憲法の枠外に居る私

   私は今、失業している。故、あって、3月に会社を辞め、その後、精神的な病気になってしまい、ようやく、社会復帰しようと様々なところで走り回っている。

   私のような失業者が最初に行かなければいかないのはハローワークだ。失業保険の手続きや次の就職先を探すためにはハローワークに行くことは絶対に必須だ。

   その日はハローワークに行き、失業保険の手続きを済ませて、登録をしようとしている時だった。私がハローワークの職員に書類を提出し、その書類を職員が見るとまず先に一言、「大変失礼ですが、帰化はされていますか?」と質問された。

   一瞬何を言っているのか分からなくなったが、私は「はい。帰化してます。」と答えた。ハローワークの職員は何事もなく、登録制度についての説明を始めた。

    私は小学1年生の時に韓国籍から日本籍に帰化した。その時代は在日は全て、日本籍に帰化していくということが言われた時代だ。あの時代を懐かしく思うのと同時にこういったことがあった時に「騙された!」という気分になる。あの時代の希望は何だったのか?

    私はハローワークの職員を糾弾したいのではない。私を担当した職員は「帰化している人がしていない人か」という線引きが就職に大きな影響を及ぼすことを知っていたのだ。私の両親からは国籍条項が厳然とあった頃の時代の厳しさを良く聴いている。今になってもなお、そんな国籍条項が生き続けていることを感じるとは思わなかった。

   こんな日常を生きていると知らぬ間に自分自身の国籍であったり、帰化したことを考えてしまう。昔、とある政治家の事務所でお手伝いした時、「私は帰化人なんですが大丈夫なんでしょうか?」と私から聴いたことがあった。それは声を誰かに届けるための政治であるけれど、私が帰化人であることによって、私が支持していた政治家が攻撃されてしまうのは困る。だからこそ、私はあえて聴いている。こんなことを聴くのは馬鹿らしいと思いながら。      

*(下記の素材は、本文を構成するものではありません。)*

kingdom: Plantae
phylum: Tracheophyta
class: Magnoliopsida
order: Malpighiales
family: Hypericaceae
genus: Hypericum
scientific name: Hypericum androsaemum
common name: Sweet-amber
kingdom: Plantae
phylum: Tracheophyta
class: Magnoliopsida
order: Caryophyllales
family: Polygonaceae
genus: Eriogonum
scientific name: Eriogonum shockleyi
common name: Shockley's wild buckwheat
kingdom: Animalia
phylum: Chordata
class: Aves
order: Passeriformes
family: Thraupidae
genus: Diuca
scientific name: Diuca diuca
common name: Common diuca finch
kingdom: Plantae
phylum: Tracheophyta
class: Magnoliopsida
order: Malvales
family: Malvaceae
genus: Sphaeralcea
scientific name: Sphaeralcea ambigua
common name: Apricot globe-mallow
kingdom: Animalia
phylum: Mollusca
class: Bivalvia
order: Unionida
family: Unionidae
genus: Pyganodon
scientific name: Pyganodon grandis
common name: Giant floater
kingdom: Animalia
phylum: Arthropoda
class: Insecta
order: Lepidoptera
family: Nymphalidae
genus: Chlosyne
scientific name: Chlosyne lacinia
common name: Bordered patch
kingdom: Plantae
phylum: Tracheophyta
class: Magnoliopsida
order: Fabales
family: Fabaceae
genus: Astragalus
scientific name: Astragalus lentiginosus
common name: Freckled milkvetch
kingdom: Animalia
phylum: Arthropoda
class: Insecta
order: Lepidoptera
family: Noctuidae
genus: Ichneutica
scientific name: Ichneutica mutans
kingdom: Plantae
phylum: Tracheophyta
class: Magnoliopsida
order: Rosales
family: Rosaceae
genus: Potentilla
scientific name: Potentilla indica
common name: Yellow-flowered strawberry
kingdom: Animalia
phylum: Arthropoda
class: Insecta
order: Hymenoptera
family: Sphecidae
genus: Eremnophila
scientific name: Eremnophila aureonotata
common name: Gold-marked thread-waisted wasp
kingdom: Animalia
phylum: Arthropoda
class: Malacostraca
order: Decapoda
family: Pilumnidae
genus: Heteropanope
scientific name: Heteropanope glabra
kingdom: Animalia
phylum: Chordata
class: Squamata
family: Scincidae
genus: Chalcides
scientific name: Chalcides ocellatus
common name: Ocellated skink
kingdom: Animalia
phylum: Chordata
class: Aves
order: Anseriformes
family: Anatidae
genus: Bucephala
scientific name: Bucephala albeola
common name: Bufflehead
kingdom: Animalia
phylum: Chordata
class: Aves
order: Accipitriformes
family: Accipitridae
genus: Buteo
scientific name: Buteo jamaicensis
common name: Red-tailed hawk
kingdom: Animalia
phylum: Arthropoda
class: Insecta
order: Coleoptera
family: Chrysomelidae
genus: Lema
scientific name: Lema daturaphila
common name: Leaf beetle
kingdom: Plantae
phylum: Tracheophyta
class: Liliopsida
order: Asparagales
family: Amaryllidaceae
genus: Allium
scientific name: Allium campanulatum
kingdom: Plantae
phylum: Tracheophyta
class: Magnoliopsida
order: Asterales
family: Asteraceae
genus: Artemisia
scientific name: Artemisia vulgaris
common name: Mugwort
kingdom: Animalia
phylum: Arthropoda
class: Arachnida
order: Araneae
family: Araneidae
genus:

   日本国憲法を読んでみる。素晴らしい憲法だ。「国民」は参政権などの権利が保障されていて、また、ご丁寧なことに労働の義務など、国民の義務まで書いてある。だが、そんな憲法の条文がお為ごかしでしかないことも私は知っている。憲法は私たちに機会平等を命じているのに、どうして、帰化人である私にはその権利が保障されず、また義務も果たせないようになっているのか?この国の憲法や法律は帰化人には適用されないのか?これじゃ、帰化する前と全く変わらない。

   こういう話をすると私のアイデンティティーの話として聴いてしまう人たちが居る。はっきり言って、何よりも悪質な人たちだ。これは個人の繊細なアイデンティティーの問題ではなくて、私たちの権利が保障されず、義務も行えないような社会的な問題であるはずだ。そんな社会の問題を個人の問題に置き換えて、変えなければいけない制度からただ、目を背けているだけじゃないか!私からしたら、まだ、ハローワークの職員の方がマシだと思っている。

   差別を受けるとは言葉のない空間に立たされるということだ。この数日間、ずっとこの出来事をどう言葉にして良いのか分からなかった。言葉のない空間に私が支配されていたのだろう。だが、言葉のない空間に向き合って、このブログで言葉にしていく以外に無いと考えた。差別とは日常の中にある。そんな日常の中を生きれるのは言葉のない空間で観たものを言葉にするからかもしれない。

   それは声を上げ続けたからこそ、足枷になっている制度がやがては無くなり、憲法に書いてあることが現実のものとなることを信じているからだ。